Additional Information:
Suppose that a projectile of mass m is launched, at t=0, from ground level, making an angle \[\theta \] to the horizontal. Suppose, further, that, in addition to the force of gravity, the projectile is subject to an air resistance force which acts in the opposite direction to its instantaneous direction of motion, and whose magnitude is directly proportional to its instantaneous speed. This is not a particularly accurate model of the drag force due to air resistance, the magnitude of the drag force is typically proportional to the square of the speed but it does lead to tractable equations of motion.

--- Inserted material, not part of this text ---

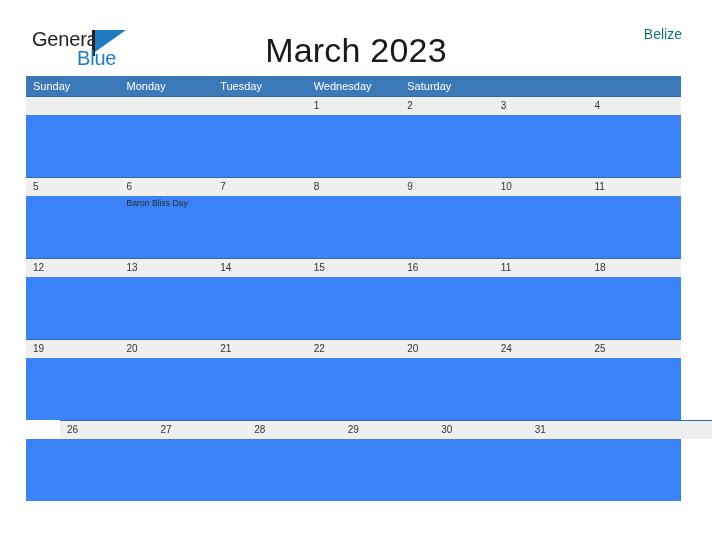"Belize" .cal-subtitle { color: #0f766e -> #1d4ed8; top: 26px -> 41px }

We thus conclude that if air resistance is significant then it causes the horizontal range of the projectile to scale linearly, rather than quadratically, with the launch velocity. Moreover, the maximum horizontal range is achieved with a launch angle which is much shallower than the standard result.

Note: It is important to set up a coordinate system when analysing projectile motion. One part of defining the coordinate system is to define an origin for the x and y positions. Often, it is convenient to choose the initial position of the object as the origin such that \[{{x}_{0}}=0\]and \[{{y}_{0}}=0\]. It is also important to define the positive and negative directions in the x and y directions. Typically, we define the positive vertical direction as upwards, and the positive horizontal direction is usually the direction of the object’s motion.